- **What is being asked**
Your task is to copy the lines of the data below from the line holding "Seebohm, H., 1888." through the line holding "Seebohm, H., 1896.", inclusive, exactly and with nothing added.
++++++
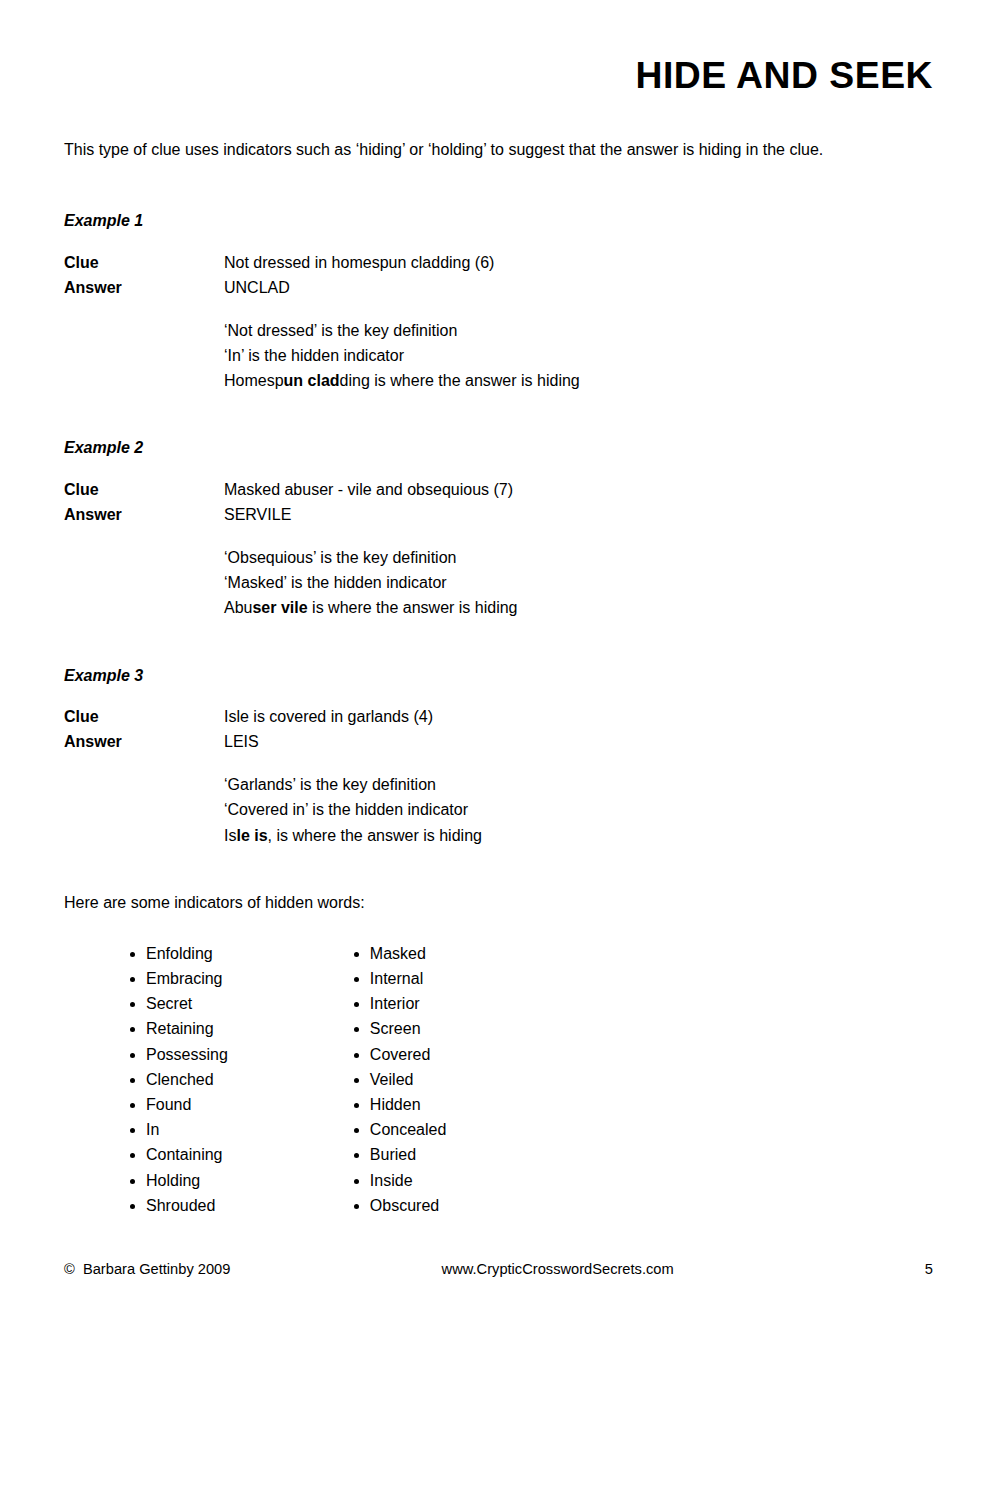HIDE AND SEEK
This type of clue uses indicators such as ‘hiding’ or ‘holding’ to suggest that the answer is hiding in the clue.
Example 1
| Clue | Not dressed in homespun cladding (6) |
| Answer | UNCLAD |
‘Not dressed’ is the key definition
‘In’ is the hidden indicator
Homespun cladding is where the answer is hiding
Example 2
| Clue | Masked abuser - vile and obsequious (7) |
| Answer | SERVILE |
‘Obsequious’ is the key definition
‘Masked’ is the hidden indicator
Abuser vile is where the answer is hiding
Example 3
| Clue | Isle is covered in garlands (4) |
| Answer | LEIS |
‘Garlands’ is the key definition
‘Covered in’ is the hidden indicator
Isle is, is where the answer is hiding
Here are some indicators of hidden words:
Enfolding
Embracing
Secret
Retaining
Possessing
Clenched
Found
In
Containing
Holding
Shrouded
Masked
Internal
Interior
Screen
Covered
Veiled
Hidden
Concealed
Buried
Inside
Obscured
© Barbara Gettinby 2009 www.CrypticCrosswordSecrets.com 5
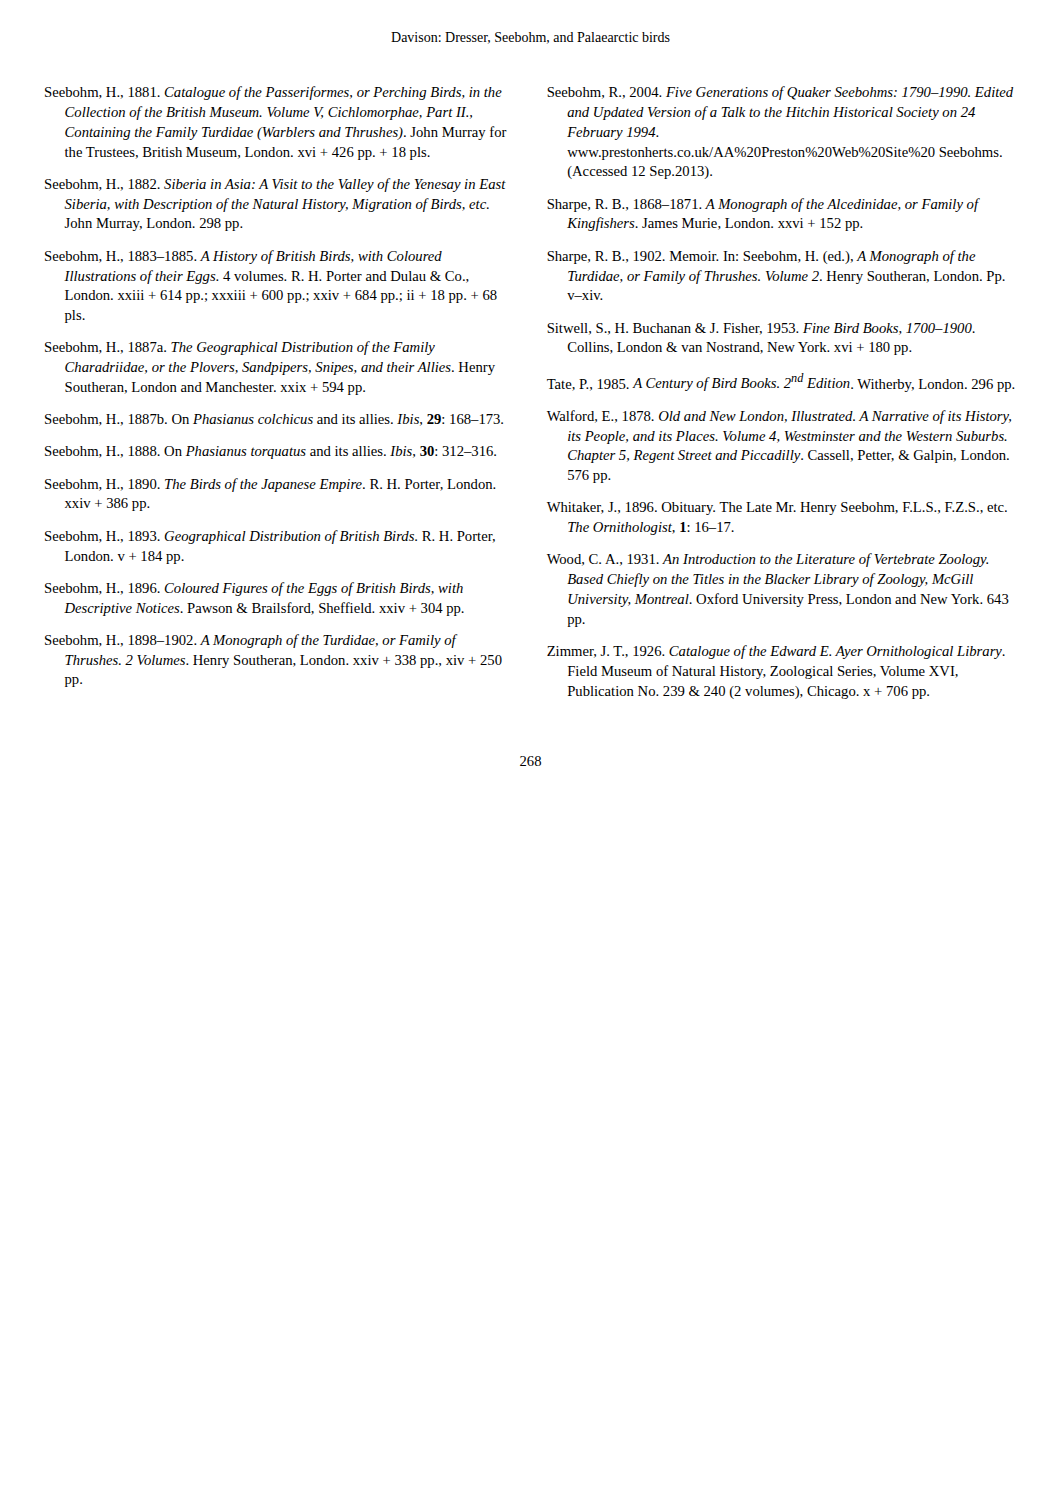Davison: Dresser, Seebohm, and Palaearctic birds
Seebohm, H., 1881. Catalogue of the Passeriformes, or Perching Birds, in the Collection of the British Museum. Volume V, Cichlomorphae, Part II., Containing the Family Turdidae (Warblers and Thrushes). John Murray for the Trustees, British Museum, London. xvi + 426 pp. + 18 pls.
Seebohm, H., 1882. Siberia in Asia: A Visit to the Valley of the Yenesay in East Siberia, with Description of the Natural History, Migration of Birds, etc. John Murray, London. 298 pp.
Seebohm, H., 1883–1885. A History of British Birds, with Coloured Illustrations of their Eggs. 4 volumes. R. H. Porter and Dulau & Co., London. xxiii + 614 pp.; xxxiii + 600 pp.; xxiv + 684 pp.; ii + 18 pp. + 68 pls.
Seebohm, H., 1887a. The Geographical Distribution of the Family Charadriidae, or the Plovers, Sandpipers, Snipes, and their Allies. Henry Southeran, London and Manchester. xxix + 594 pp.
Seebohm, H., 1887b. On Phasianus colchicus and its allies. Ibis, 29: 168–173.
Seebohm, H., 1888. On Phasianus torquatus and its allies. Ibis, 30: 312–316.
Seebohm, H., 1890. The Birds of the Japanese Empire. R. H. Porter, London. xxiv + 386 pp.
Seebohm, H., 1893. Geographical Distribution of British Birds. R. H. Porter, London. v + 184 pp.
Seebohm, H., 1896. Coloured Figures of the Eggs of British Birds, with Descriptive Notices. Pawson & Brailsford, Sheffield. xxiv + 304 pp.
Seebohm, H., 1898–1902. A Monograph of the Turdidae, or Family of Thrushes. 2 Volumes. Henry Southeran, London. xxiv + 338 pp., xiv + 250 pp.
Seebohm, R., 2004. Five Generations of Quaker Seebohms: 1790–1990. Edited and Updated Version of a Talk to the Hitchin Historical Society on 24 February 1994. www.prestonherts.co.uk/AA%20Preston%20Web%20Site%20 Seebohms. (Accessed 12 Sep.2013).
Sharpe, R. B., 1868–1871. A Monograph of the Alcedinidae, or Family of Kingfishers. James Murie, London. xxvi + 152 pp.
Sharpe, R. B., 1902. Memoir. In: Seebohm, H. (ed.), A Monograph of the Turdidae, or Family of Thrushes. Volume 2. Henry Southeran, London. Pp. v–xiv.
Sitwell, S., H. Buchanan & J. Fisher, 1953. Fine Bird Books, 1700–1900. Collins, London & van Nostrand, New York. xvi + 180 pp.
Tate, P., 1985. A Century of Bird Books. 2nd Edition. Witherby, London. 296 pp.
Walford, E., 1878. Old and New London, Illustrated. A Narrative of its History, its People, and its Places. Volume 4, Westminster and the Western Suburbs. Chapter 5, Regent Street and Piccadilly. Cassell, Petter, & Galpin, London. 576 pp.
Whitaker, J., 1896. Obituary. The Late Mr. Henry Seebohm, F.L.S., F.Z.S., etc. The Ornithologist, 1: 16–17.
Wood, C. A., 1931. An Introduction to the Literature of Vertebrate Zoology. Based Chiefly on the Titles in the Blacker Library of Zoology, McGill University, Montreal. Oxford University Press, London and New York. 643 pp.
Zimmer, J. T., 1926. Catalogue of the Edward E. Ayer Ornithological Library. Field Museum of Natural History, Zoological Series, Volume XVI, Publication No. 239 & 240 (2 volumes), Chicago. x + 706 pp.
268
++++++
- **Task result**
Seebohm, H., 1888. On Phasianus torquatus and its allies. Ibis, 30: 312–316.
Seebohm, H., 1890. The Birds of the Japanese Empire. R. H. Porter, London. xxiv + 386 pp.
Seebohm, H., 1893. Geographical Distribution of British Birds. R. H. Porter, London. v + 184 pp.
Seebohm, H., 1896. Coloured Figures of the Eggs of British Birds, with Descriptive Notices. Pawson & Brailsford, Sheffield. xxiv + 304 pp.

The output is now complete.